Start of Task inputs

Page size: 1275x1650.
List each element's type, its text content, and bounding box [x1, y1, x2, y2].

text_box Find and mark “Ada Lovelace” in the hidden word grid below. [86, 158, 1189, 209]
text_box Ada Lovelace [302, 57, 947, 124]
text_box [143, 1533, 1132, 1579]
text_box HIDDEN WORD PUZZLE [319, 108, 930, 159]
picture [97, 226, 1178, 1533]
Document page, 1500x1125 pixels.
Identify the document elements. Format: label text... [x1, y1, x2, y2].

End of Task inputs
Start of Task inputs

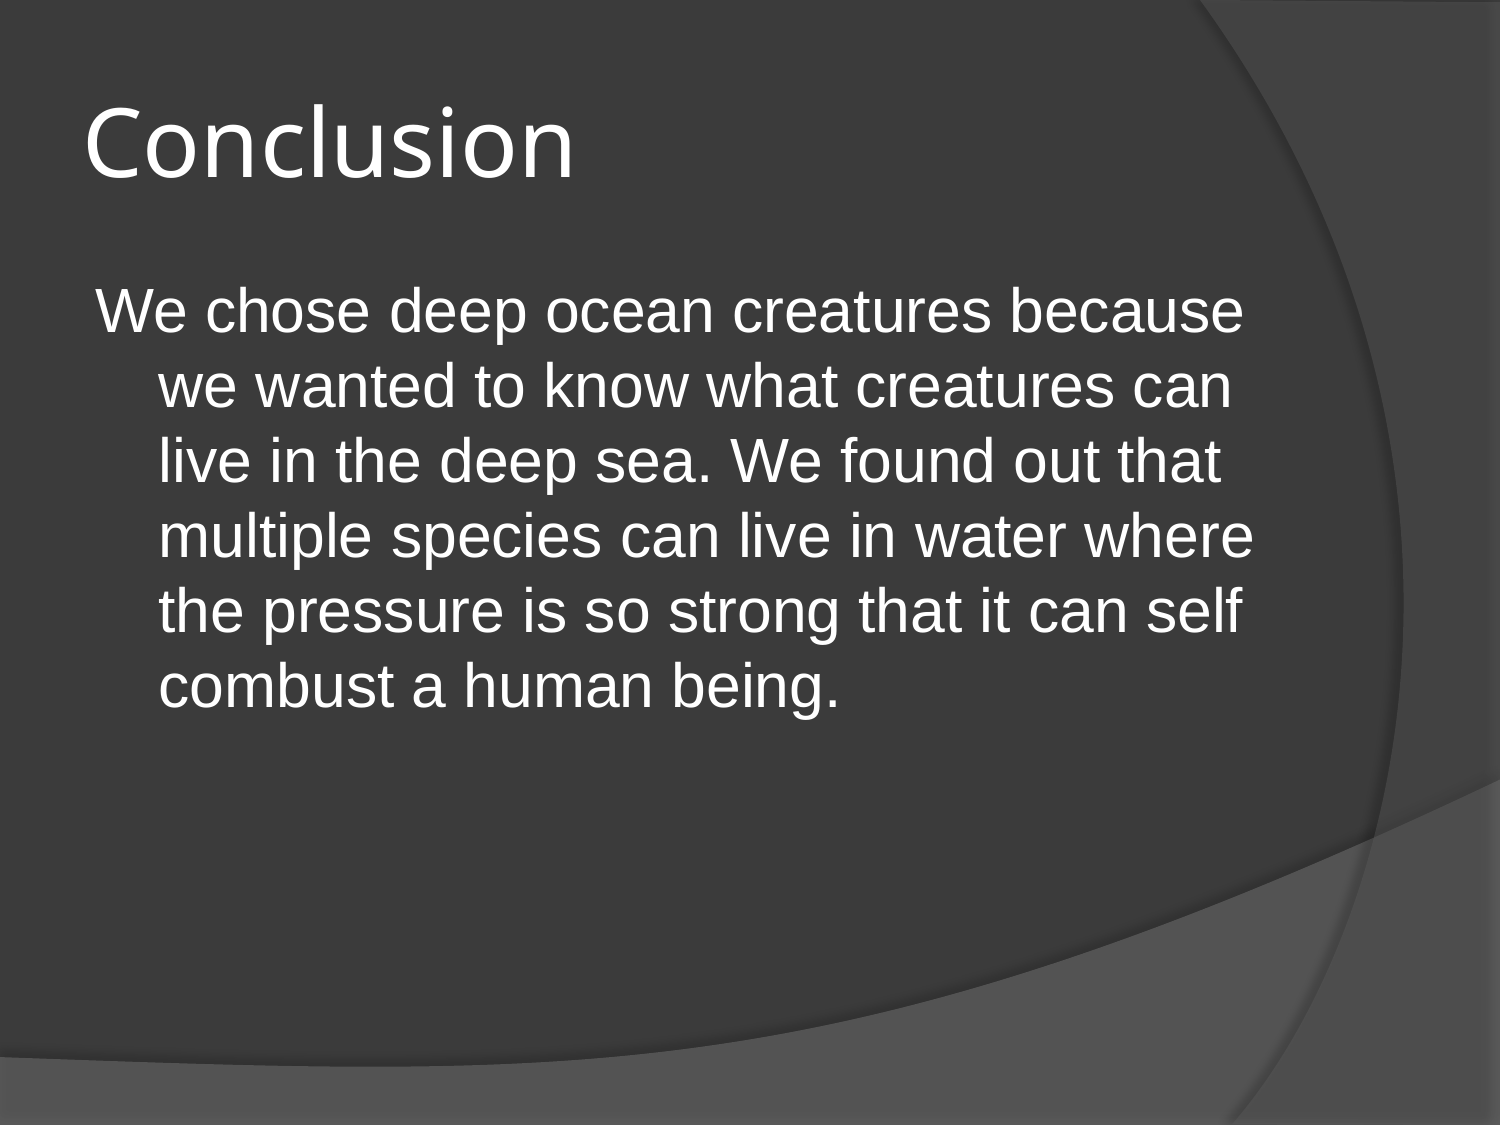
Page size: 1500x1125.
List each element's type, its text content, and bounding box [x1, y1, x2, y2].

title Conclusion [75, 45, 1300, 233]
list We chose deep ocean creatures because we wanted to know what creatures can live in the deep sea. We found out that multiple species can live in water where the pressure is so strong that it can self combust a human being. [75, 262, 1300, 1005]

End of Task inputs
Start of Task inputs

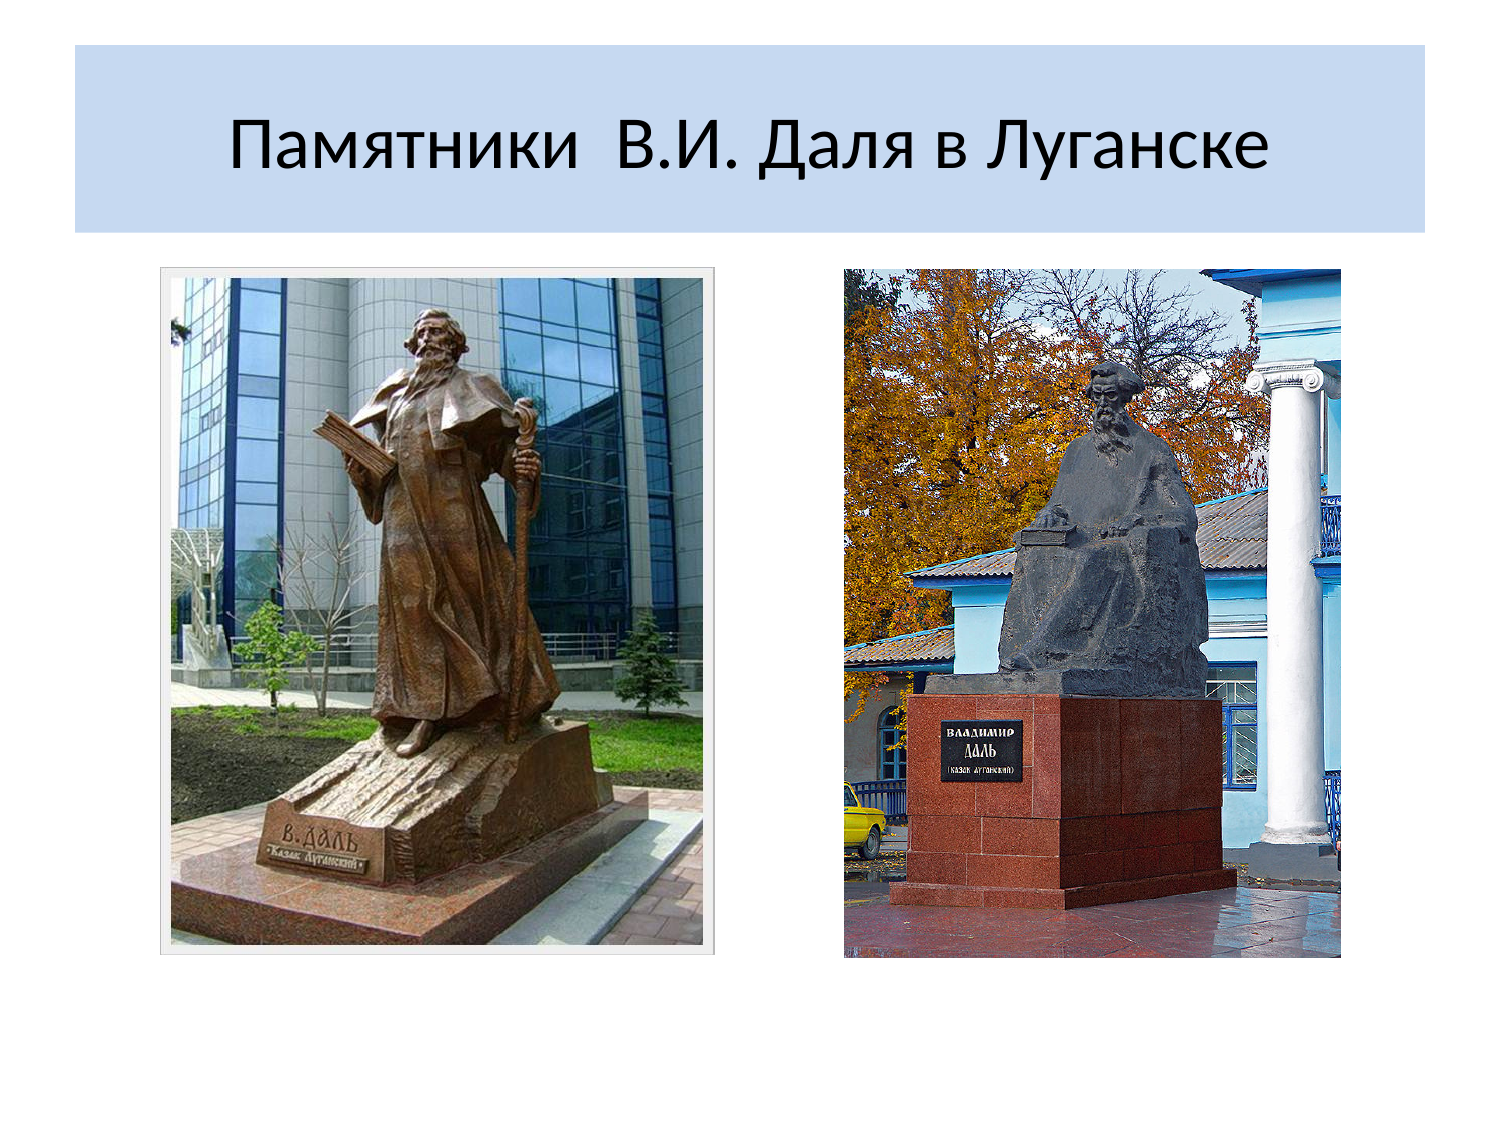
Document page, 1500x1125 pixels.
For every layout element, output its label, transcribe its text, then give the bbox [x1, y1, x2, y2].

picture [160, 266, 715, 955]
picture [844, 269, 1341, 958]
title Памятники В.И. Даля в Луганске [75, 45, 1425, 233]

End of Task inputs

### Assignment
The response must hold only the lines above from the line with "Page size: 1275x1650." through the line with "Identify the document", each copied exactly, both ends kept.

### Exercise response
Page size: 1275x1650.
List each element's type, its text content, and bounding box [x1, y1, x2, y2].

text_box Find and mark “Ada Lovelace” in the hidden word grid below. [86, 158, 1189, 209]
text_box Ada Lovelace [302, 57, 947, 124]
text_box [143, 1533, 1132, 1579]
text_box HIDDEN WORD PUZZLE [319, 108, 930, 159]
picture [97, 226, 1178, 1533]
Document page, 1500x1125 pixels.
Identify the document elements. Format: label text... [x1, y1, x2, y2].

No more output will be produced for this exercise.